I think now about how I am not a Tiger Mom by any real measure, something I questioned myself for several times in the past and, at one point, even felt guilty about. There are so many articles that say a mother should be this or that for a child to be truly ahead of the pack when the time is right. I feel, though (and this is just me, no offense meant to other mothers who think otherwise), that more than being The Best now it is equally important for any child to be happy growing up, to be able to develop all her other gifts and pursue her own dreams far away from the shadows of her own mother’s dreams for her. In the grander scheme of things, maybe one day the world will gently agree that it is achievement enough for any one person to, in a world full of contradictions and great expectations, bloom into the person God designed her to be, whatever that is, sans all the trappings of the “shoulds” and “have tos” that human beings in a cutthroat world roll out as musts.

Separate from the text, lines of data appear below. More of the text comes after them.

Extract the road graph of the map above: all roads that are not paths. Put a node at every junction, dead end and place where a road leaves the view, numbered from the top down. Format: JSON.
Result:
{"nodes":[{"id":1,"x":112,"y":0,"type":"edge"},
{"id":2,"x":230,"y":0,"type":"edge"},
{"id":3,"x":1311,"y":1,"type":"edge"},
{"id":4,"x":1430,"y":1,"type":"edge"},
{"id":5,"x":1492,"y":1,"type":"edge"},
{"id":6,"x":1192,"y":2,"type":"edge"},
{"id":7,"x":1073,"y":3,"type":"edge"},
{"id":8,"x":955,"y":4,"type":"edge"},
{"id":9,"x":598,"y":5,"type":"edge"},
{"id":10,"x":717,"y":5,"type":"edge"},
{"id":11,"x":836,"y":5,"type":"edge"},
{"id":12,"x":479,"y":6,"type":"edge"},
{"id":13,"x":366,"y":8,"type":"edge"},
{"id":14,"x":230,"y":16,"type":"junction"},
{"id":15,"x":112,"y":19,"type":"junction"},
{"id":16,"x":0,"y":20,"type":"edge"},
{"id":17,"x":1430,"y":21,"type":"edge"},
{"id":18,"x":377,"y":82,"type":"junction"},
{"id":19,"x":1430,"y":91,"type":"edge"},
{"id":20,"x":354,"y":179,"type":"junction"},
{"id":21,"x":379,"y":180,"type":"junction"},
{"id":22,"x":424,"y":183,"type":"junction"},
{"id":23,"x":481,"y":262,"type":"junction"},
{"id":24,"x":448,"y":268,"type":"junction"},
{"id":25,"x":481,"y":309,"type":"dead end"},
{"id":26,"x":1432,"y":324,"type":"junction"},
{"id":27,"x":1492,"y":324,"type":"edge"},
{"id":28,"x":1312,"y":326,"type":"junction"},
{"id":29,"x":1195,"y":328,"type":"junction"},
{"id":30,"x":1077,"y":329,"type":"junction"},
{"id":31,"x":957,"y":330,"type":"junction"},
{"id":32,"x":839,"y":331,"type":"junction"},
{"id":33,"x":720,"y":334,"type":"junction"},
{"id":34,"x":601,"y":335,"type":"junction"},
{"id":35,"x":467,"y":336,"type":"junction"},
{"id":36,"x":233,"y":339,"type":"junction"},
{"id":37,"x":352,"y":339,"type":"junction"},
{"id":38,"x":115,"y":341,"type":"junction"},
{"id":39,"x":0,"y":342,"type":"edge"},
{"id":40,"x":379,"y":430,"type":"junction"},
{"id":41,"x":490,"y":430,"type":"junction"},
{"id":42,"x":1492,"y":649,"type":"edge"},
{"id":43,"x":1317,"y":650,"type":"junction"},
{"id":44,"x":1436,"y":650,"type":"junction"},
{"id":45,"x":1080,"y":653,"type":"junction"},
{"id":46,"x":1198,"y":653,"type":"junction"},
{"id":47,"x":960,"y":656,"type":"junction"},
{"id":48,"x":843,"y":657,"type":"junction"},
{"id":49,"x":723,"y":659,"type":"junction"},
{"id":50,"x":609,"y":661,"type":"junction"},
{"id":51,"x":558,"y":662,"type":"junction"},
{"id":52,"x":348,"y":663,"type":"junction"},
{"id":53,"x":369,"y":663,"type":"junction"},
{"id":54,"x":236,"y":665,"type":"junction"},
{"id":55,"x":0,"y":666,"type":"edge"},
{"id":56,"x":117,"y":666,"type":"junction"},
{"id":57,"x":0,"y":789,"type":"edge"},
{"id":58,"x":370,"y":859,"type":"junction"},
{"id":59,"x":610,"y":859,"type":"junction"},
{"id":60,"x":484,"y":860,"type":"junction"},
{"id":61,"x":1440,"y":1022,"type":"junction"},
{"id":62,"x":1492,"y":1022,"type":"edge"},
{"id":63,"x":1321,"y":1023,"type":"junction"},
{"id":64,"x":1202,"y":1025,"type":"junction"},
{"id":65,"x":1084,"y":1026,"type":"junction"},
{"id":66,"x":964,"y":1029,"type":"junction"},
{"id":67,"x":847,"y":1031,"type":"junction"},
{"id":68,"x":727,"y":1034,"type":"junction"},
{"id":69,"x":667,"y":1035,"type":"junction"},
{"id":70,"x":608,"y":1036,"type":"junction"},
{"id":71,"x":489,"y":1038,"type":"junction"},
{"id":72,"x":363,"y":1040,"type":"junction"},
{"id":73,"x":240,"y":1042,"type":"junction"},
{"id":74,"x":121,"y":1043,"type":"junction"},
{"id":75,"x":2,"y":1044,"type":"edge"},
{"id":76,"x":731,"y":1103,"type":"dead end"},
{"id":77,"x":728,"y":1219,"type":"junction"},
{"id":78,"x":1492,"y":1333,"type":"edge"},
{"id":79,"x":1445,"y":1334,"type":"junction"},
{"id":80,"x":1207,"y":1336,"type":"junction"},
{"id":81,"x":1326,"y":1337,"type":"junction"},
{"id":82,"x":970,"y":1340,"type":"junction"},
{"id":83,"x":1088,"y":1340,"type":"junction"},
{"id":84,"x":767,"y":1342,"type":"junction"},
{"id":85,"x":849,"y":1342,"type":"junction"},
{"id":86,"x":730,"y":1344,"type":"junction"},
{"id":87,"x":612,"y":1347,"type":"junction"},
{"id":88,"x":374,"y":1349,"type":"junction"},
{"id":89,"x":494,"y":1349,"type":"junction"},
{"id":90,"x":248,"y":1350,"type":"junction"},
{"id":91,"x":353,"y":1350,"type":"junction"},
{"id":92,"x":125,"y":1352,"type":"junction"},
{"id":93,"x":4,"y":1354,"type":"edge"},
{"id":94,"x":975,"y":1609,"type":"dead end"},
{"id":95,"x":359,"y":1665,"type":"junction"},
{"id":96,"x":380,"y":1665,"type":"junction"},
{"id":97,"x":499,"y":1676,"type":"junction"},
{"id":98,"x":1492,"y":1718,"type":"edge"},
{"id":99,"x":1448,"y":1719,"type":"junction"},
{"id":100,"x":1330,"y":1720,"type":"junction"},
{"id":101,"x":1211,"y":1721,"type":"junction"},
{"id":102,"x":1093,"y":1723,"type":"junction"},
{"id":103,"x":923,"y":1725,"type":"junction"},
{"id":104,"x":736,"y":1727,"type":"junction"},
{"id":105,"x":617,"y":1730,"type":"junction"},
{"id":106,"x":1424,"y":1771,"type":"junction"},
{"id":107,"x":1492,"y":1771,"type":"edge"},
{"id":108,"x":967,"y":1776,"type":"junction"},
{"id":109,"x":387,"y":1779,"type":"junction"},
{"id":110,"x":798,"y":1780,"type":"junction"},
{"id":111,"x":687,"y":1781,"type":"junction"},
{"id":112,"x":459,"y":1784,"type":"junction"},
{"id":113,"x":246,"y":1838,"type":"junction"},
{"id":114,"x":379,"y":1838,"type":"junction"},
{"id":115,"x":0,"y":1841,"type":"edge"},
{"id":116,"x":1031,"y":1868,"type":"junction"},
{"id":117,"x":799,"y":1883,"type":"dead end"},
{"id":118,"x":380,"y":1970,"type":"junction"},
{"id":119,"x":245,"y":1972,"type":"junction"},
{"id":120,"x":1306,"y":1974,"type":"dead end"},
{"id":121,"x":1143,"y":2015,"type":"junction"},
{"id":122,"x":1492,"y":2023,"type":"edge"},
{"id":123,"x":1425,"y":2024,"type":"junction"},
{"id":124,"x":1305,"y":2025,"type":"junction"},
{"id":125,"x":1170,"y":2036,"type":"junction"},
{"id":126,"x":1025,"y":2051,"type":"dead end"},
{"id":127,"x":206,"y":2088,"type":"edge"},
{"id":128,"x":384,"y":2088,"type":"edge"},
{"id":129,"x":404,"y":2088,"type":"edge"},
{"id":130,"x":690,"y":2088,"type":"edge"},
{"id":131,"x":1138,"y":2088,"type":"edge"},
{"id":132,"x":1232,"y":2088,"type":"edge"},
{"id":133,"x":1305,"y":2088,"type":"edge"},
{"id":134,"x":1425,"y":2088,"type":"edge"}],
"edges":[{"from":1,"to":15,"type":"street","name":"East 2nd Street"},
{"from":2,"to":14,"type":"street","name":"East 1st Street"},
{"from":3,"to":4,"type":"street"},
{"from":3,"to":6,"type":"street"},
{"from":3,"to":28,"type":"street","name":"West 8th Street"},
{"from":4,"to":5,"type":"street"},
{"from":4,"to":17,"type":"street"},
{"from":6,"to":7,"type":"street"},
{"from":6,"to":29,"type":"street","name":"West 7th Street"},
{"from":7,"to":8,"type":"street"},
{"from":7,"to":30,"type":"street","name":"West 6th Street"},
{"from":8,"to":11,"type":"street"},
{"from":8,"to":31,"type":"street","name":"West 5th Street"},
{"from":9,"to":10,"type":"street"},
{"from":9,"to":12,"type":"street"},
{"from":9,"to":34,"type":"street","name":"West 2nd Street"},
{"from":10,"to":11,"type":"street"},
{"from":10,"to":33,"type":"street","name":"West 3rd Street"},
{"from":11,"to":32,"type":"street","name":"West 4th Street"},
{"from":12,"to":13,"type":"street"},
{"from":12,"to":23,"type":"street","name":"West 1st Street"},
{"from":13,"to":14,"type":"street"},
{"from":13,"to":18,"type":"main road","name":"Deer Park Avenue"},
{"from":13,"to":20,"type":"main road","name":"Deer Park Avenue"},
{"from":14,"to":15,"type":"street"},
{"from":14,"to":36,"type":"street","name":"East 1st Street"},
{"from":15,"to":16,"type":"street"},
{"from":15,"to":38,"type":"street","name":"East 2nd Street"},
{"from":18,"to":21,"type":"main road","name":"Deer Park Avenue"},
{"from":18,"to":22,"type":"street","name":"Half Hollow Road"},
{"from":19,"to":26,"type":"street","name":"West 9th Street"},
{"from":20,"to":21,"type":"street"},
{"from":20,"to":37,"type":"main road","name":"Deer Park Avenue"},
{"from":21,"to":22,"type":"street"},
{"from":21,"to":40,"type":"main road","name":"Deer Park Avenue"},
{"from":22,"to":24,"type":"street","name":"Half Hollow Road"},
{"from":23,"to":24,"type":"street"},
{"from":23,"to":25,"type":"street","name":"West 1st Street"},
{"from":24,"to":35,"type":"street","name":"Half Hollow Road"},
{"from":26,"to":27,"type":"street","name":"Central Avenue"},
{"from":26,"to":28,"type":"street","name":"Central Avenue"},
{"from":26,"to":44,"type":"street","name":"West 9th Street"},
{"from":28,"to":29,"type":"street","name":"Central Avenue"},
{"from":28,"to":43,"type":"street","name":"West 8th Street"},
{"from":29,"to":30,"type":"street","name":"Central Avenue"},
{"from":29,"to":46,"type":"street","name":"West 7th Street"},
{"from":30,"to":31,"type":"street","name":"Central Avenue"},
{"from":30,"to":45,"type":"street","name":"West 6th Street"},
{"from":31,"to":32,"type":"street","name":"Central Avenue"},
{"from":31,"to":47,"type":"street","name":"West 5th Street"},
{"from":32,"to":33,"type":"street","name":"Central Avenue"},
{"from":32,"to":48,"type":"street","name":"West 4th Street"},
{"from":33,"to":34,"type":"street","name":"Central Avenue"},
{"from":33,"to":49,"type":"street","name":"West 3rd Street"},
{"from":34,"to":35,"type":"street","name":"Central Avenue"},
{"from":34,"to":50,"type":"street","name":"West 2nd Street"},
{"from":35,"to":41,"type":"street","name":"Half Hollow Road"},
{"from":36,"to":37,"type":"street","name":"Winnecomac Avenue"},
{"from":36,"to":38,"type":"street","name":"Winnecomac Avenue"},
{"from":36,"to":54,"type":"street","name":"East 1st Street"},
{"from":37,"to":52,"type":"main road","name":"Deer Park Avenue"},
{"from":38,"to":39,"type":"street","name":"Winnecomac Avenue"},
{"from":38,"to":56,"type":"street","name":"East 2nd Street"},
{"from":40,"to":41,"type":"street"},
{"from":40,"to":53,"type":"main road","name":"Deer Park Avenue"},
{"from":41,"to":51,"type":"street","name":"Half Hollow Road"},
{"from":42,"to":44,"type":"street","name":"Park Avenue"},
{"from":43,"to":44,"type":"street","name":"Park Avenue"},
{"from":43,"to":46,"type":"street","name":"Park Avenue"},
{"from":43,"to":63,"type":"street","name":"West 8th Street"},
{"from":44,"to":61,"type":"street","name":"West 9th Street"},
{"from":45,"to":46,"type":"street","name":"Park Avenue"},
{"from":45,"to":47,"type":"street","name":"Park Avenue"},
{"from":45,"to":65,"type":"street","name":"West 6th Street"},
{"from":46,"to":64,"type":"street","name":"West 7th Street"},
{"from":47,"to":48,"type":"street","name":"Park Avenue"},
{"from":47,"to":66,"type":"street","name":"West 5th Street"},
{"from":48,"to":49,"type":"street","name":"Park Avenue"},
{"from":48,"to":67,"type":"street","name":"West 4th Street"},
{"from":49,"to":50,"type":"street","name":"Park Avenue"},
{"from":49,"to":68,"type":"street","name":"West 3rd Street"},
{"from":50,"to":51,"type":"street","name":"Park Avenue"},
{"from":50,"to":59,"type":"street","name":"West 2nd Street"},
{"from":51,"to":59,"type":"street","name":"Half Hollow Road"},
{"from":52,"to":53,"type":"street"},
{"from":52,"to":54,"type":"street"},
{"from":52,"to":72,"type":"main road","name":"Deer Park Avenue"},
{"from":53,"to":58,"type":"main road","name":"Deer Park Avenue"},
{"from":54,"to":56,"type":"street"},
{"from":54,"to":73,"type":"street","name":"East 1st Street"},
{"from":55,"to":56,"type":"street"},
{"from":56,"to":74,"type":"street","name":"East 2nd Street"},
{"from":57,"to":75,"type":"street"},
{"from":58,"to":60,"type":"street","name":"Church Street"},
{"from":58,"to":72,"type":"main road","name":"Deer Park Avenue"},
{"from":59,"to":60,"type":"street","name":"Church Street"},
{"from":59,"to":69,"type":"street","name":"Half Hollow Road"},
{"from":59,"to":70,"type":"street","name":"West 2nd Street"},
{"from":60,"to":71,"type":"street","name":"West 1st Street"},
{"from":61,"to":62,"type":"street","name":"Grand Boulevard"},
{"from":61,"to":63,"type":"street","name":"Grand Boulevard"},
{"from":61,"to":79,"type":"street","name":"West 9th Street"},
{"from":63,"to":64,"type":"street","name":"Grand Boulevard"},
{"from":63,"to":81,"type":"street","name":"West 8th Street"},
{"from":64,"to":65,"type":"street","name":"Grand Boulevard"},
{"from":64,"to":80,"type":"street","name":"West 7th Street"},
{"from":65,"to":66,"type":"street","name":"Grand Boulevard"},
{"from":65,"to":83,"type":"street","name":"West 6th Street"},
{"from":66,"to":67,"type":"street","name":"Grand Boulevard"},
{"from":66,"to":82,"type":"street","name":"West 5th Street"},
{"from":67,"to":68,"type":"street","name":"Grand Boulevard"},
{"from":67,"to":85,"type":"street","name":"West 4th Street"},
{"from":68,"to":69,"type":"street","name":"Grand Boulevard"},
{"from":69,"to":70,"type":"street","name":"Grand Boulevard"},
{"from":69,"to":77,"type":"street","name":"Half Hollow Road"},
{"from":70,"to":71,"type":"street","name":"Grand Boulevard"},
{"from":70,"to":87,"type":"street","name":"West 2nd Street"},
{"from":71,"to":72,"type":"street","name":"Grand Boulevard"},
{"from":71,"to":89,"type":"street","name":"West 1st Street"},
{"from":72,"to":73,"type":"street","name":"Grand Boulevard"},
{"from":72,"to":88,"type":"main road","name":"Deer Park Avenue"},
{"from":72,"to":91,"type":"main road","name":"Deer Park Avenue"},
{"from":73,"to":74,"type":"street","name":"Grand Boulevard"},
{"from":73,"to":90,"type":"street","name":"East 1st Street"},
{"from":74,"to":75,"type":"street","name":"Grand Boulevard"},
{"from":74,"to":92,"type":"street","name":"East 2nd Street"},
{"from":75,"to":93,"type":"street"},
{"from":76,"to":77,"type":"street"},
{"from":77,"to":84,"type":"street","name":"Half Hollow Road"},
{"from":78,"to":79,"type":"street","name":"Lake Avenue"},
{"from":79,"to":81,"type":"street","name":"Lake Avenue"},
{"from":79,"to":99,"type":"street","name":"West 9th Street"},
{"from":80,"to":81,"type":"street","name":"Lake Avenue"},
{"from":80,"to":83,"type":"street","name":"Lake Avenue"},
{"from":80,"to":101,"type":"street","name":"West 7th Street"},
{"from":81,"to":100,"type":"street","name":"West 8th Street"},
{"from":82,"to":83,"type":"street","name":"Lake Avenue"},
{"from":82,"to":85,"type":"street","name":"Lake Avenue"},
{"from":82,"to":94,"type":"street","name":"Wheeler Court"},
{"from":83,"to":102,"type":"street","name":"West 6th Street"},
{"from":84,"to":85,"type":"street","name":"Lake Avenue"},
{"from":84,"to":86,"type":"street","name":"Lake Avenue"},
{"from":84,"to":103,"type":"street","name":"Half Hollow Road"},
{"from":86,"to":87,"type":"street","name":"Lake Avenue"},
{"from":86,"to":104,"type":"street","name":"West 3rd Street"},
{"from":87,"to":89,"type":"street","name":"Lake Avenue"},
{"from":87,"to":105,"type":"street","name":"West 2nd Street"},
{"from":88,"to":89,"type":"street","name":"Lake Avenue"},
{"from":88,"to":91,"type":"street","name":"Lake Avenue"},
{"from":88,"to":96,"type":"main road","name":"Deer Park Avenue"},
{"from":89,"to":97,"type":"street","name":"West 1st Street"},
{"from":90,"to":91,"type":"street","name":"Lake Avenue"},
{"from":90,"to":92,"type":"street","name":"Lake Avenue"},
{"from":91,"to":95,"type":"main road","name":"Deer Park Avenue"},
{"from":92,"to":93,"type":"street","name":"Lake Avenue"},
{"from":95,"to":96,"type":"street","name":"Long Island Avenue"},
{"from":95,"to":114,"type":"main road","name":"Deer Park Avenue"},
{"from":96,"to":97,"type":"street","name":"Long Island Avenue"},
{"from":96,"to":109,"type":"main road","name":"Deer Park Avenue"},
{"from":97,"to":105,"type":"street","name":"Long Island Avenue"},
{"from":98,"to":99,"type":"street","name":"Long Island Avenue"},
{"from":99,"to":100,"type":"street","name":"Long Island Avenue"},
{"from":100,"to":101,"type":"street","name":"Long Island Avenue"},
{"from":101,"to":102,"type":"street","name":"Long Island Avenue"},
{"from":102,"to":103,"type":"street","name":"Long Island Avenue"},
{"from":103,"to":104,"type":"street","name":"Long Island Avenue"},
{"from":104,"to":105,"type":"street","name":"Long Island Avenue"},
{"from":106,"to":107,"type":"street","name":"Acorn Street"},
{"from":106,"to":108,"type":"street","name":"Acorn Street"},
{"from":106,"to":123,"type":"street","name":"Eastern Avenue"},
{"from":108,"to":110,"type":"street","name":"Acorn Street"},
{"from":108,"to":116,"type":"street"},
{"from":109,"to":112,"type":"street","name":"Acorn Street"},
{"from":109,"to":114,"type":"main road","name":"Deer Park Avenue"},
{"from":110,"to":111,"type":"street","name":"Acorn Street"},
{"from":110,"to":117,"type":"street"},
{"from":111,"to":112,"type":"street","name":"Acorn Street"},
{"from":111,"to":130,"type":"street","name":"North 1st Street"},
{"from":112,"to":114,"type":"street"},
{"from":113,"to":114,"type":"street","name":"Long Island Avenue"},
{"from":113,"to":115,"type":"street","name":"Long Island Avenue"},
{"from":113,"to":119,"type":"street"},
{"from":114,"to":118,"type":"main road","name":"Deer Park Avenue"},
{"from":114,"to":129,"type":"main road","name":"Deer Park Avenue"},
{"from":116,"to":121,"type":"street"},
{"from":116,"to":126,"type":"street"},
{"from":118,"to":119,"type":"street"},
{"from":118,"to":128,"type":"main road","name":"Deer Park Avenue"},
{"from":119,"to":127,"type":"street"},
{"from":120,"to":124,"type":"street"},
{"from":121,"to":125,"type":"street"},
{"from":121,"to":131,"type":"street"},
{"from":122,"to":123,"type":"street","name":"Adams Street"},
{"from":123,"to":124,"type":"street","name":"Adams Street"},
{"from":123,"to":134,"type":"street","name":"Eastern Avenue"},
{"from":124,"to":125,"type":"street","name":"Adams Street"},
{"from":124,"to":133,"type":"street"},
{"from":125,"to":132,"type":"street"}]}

Even as I miss that age when she was tiny still, totally dependent on me and her daddy, that age when she once tenderly told me “Mama, I wish I met you already when you were also a little girl, so we could be playmates and best friends,” I love that she is a 16-year-old now: funny, thoughtful, with a kind of strength and courage that I sometimes wish I also had, even if the same were to be dispensed strategically only on days when I need it most. She is less emotional, and more objective than I am, something she got from her dad, maybe. I love that she tells me about poke bowls and grains, teaches me about squats and leg exercises, walks into my room in the middle of the night in her sleep shirt and my highest heels, because she saw them and wanted to see if she could run in them: youth. When I am old and gray, I will remember all the times we raided the ref together in the middle of the night, how we borrow each other’s clothes and shoes, the way she polices what I wear when I am too tired to care, the way she checks on me when I am away. “Is your flight on time, Mama?” “Will Dad be with you?” “Is that place safe?” “Have you eaten?” Really, it’s the little things.

I am endlessly thankful, too, for days like today when being a mother, and having a child like my Juliana, feels like the only thing right in a day (half) full of woes.